本発明の目的は、アダプタプレートにおいて、電磁接触器を取付けたときの省スペース化を図ることである。
【課題を解決するための手段】
【0005】
本発明の一態様に係るアダプタプレートは、基板を備える。基板における縦方向の一方に、第一の貫通孔が形成され、基板における縦方向の他方に、第二の貫通孔が形成され、基板における縦方向の他方に、基板に対向して電磁接触器を挟み込み可能な対向板が形成される。電磁接触器を基板と対向板との間に挟み込んだときに、電磁接触器に形成された取付孔が第一の貫通孔に重なり、取付孔及び第一の貫通孔に取付ねじが挿入されて共締めによって取付面に締結される。且つ、第二の貫通孔に取付ねじが挿入されて取付面に締結される。
【0006】
本発明の他の態様に係る電磁接触器の取付構造は、縦方向の一方に、取付孔が形成された電磁接触器と、電磁接触器を予め定めた取付面に取付ける際に、電磁接触器と取付面との間に介在されるアダプタプレートと、を備える。アダプタプレートは、基板を備える。

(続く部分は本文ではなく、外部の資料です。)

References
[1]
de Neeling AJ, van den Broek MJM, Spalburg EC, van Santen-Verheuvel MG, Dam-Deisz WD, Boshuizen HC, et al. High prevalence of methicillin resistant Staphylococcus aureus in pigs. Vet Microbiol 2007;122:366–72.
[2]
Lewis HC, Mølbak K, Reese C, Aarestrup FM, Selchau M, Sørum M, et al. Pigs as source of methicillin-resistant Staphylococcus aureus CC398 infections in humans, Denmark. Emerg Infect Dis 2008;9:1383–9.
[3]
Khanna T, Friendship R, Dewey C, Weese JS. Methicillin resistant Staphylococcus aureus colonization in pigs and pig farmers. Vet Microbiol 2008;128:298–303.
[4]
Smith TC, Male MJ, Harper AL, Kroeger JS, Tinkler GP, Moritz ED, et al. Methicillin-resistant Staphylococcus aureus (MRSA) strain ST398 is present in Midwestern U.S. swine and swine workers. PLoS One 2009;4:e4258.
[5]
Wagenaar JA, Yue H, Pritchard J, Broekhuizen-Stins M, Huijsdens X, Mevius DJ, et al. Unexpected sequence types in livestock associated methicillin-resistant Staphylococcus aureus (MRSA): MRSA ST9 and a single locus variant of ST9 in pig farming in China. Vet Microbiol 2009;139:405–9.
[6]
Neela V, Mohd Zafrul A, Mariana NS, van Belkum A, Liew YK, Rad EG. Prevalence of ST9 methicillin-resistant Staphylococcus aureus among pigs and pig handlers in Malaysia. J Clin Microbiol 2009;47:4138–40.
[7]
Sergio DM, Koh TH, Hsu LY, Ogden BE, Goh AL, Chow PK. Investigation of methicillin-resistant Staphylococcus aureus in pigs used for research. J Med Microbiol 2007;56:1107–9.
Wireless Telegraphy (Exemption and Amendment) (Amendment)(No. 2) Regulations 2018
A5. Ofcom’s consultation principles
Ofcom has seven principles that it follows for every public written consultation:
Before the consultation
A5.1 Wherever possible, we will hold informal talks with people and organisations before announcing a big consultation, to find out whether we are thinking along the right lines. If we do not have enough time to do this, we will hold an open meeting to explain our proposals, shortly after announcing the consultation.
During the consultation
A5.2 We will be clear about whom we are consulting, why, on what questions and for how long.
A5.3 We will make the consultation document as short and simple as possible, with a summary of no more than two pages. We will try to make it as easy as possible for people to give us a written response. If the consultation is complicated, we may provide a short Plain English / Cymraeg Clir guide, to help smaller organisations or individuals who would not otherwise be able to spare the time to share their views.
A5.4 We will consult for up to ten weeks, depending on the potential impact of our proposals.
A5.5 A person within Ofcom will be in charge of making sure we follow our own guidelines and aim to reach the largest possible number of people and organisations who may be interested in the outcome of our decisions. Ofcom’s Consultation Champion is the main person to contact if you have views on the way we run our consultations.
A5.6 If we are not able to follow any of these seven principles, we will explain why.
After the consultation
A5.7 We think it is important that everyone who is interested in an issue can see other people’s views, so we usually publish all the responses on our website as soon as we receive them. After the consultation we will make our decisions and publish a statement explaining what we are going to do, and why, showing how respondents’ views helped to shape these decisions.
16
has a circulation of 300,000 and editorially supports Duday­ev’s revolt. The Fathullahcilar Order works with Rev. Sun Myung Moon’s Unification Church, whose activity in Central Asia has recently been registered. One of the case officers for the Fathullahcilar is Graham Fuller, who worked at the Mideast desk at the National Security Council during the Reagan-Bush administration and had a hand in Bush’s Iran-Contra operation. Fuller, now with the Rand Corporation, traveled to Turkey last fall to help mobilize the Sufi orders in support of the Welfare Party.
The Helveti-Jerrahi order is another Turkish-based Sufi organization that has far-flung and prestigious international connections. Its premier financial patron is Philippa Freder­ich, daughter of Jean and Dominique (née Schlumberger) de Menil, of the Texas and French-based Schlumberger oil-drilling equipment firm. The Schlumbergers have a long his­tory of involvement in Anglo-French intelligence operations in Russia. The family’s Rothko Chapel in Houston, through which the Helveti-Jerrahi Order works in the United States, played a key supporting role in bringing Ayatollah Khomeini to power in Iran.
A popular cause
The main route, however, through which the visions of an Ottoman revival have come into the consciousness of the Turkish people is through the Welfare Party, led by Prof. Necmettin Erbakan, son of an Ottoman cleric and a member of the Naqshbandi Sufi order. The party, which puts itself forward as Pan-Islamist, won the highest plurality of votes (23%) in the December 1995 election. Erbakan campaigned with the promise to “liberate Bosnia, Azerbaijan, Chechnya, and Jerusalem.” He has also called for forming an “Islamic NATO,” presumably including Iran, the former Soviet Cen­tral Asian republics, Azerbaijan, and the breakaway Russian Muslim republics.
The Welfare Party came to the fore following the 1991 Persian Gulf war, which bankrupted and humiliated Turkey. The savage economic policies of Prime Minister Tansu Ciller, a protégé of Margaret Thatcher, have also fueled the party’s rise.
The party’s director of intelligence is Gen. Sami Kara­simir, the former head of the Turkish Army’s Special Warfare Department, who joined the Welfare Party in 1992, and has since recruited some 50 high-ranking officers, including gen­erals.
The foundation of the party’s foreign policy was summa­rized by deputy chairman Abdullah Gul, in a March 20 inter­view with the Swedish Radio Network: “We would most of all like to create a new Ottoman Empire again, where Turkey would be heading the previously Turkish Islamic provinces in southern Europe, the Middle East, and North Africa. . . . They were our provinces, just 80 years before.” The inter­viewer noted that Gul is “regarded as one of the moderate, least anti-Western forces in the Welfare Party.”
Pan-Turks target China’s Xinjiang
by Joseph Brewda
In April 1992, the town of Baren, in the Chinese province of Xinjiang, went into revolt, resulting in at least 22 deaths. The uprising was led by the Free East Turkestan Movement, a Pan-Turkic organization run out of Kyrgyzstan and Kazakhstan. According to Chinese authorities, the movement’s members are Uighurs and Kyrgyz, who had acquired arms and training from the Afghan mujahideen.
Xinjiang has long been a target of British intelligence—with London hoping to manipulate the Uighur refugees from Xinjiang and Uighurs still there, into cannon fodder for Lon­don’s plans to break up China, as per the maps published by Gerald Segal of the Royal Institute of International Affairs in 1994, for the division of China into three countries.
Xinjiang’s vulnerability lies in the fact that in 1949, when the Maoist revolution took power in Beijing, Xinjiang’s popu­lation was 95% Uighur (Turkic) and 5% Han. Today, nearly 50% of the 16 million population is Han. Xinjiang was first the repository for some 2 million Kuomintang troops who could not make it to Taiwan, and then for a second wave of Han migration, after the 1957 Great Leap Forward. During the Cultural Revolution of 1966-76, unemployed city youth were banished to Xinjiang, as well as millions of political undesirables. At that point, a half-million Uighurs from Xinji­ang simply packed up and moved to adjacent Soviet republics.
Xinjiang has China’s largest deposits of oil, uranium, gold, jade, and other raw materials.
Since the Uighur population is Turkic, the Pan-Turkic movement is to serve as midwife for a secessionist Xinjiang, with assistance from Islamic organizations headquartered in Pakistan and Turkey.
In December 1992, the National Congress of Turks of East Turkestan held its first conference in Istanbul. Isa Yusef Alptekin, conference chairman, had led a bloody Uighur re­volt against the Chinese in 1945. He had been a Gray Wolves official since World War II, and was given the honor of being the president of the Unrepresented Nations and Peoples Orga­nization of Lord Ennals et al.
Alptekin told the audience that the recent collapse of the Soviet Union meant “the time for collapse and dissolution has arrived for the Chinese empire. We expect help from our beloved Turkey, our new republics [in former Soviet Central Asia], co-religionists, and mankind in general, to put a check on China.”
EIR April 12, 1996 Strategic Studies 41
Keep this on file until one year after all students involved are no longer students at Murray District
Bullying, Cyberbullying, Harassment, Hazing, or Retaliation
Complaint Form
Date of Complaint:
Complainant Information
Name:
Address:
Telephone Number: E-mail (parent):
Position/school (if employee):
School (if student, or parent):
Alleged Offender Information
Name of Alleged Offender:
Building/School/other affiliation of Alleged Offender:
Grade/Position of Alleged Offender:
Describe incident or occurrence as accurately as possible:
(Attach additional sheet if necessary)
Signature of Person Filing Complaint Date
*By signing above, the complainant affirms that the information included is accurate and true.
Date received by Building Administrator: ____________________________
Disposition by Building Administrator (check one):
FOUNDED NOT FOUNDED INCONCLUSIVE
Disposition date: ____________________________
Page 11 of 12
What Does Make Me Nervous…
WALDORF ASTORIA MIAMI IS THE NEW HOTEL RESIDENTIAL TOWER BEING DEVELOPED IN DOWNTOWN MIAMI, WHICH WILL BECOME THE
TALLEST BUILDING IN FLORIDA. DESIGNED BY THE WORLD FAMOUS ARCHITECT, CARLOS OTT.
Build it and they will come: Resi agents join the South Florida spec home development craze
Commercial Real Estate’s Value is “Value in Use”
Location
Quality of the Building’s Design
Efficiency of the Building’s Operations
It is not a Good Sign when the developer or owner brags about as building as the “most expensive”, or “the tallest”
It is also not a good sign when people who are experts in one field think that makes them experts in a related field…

基板における縦方向の一方に、第一の貫通孔が形成され、基板における縦方向の他方に、第二の貫通孔が形成され、基板における縦方向の他方に、基板に対向して電磁接触器を挟み込み可能な対向板が形成される。電磁接触器を基板と対向板との間に挟み込んだときに、互いに重なった取付孔の一方及び第一の貫通孔に取付ねじが挿入されて共締めによって取付面に締結される。且つ、第二の貫通孔に取付ねじが挿入されて取付面に締結されることで、アダプタプレートを介して電磁接触器が取付面に取付けられる。
【0007】
本発明の他の態様に係る電磁接触器の取付方法は、電磁接触器における縦方向の一方に、ねじ止め用の取付孔が形成される。アダプタプレートの基板には、縦方向の一方に第一の貫通孔が形成され、基板には、縦方向の他方に第二の貫通孔が形成され、基板には、縦方向の他方に、基板に対向して電磁接触器を挟み込み可能な対向板が形成されている。電磁接触器を予め定めた取付面に取付ける際には、電磁接触器を基板と対向板との間に挟み込み、電磁接触器と取付面との間に基板を介在させる。そして、互いに重なった取付孔の一方及び第一の貫通孔に取付ねじを挿入して共締めによって取付面に締結し、第二の貫通孔に取付ねじを挿入して取付面に締結することで、アダプタプレートを介して電磁接触器を取付面に取付ける。
【発明の効果】
【0008】
本発明によれば、電磁接触器が一枚の基板を挟んで取付面に締結されるため、電磁接触器の出っ張りを抑制し、省スペース化を図ることができる。
【図面の簡単な説明】
【0009】
【
図1】Aタイプのアダプタプレートを示す図である。
【
図2】Bタイプのアダプタプレートを示す図である。
【
図6】Aタイプにおける挟み込み前の状態を示す図である。
【
図7】Aタイプにおける挟み込み後の状態を示す図である。
【
図8】Bタイプにおける挟み込み前の状態を示す図である。
【
図9】Bタイプにおける挟み込み後の状態を示す図である。
【発明を実施するための形態】
【0010】
以下、本発明の実施形態を図面に基づいて説明する。なお、各図面は模式的なものであって、現実のものとは異なる場合がある。また、以下の実施形態は、本発明の技術的思想を具体化するための装置や方法を例示するものであり、構成を下記のものに特定するものでない。すなわち、本発明の技術的思想は、特許請求の範囲に記載された技術的範囲内において、種々の変更を加えることができる。
【0011】
《実施形態》
《構成》
以下の説明では、互いに直交する三方向を、便宜的に、縦方向、幅方向、及び奥行方向とする。なお、縦方向の一方及び他方は、縦方向の他方及び一方と読み替えてもよく、幅方向の一方及び他方は、幅方向の他方及び一方と読み替えてもよい。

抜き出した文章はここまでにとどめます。